Senate Budget Committee Chairman Patty Murray (D-WA) speaks at a press conference announcing a bipartisan budget deal, the Bipartisan Budget Act of 2013, as House Budget Committee Chairman Paul Ryan (R-WI) looks on at the U.S. Capitol on December 10, 2013 in Washington, DC. The $85 billion agreement would set new spending levels for the next two years and create $63 billion in so-called 'sequester relief.' - 

As a bipartisan budget compromise the House of Representatives passed last week works its way through the Senate, there are hopes the deal, which sets a funding level for the government through October 2015, could give lawmakers breathing room  to work on a bigger deal.

At a news conference last week, Rep.
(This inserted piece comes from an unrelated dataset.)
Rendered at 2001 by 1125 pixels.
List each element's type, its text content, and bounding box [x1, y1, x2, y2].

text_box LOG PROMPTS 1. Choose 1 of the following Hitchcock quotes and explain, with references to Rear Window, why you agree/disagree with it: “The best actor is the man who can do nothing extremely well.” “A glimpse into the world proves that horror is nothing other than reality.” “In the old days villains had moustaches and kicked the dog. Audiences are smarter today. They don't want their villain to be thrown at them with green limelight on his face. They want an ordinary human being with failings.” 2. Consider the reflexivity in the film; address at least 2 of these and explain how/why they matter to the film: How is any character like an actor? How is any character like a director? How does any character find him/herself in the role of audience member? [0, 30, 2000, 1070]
Paul Ryan (R-Wisc.) said the deal demonstrated lawmakers could work together “to get our government functioning at its very basic levels.”
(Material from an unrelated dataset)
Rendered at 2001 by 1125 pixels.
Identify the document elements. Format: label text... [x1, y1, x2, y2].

So should we cue up a Congressional chorus?

“I would not take this deal to mean there is a sudden outbreak of ‘Kumbaya’ between Democrats and Republicans on the Hill,” says Mark Peterson, a professor of public policy and political science at UCLA. He says deep divisions didn’t disappear, and there is a lot left to do.

There is no new farm bill, and on the agenda are immigration and tax reform, says James Thurber, a government professor at American University.

“They’ve done nothing really about the debt ceiling or debt or deficit,” Thurber says. 

But before lawmakers can tackle any of that, they actually have to budget. This deal is only a framework.